Newly available transdermal forms of estrogen-progestin contraceptives offer the possibility of a lower thrombotic risk based on extrapolation from lower-dose transdermal hormone replacement therapy (97). Another recent therapy is the use of
OCP tablets taken in extra doses as emergency postcoital contraception. This approach provides higher acute but less chronic exposure to estrogen and progesterone and is more convenient. Unfortunately, it is often poorly tolerated and not as effective as regular OCP use (98). Data are not yet available on the use of these newer contraceptive options in women with diabetes.

A major advantage of progesterone-based contraceptives is the lack of thrombotic or hypertensive effects (75,81). Weight gain and irregular bleeding are, however, common side effects. Progesterone contraceptive options include daily pills, short-term depot injections lasting 3 months (e.g., Depo-Provera), and long-term implants in silastic capsules lasting 5 years (Norplant). Intrauterine devices also may be coated with progesterone. Progesterone-only “mini-pills” are not as effective at suppressing ovulation as are combined OCPs, but they effectively decrease the volume of cervical mucus and increase its viscosity to block implantation (98). Progesterone-only pills have not been studied for their effects on glucose control in women with diabetes, but their high risk of failure is a concern (98). Depot formulations of progesterone do not fail as frequently, but they may increase insulin resistance slightly (99) and are associated with weight gain in some individuals (98).

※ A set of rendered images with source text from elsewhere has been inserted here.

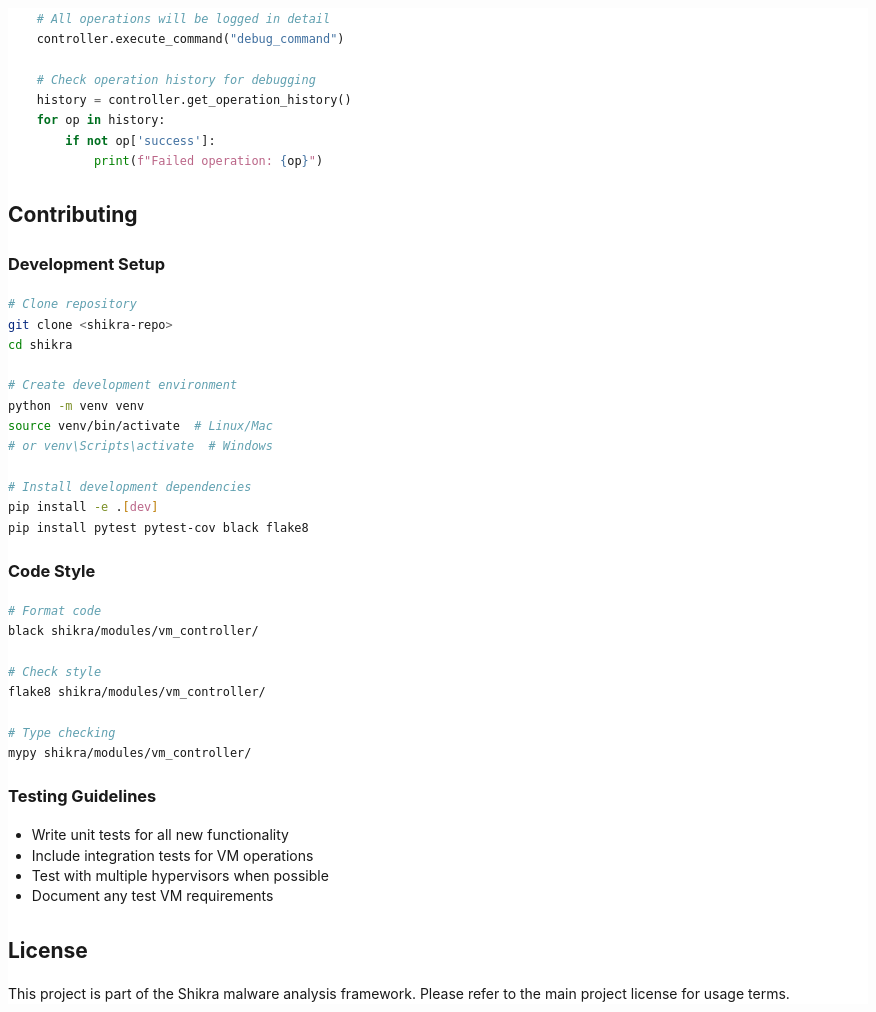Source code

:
 ```python
    # All operations will be logged in detail
    controller.execute_command("debug_command")
    
    # Check operation history for debugging
    history = controller.get_operation_history()
    for op in history:
        if not op['success']:
            print(f"Failed operation: {op}")
```

## Contributing

### Development Setup
```bash
# Clone repository
git clone <shikra-repo>
cd shikra

# Create development environment
python -m venv venv
source venv/bin/activate  # Linux/Mac
# or venv\Scripts\activate  # Windows

# Install development dependencies
pip install -e .[dev]
pip install pytest pytest-cov black flake8
```

### Code Style
```bash
# Format code
black shikra/modules/vm_controller/

# Check style
flake8 shikra/modules/vm_controller/

# Type checking
mypy shikra/modules/vm_controller/
```

### Testing Guidelines
- Write unit tests for all new functionality
- Include integration tests for VM operations
- Test with multiple hypervisors when possible
- Document any test VM requirements

## License

This project is part of the Shikra malware analysis framework. Please refer to the main project license for usage terms.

Subdermal levonorgestrel (Norplant) offers the advantage of long-lasting contraception (up to 5 years), which is suitable for many younger women, but requires a minor surgical procedure for insertion. Long-acting progesterone formulations offer good contraception for patients who are unable to comply with daily pills. Emergency contraception can also be accomplished with progesterone alone, using two doses of levonorgestrel (“Plan B”), which would have little metabolic impact on diabetes but is less effective than chronic use (98).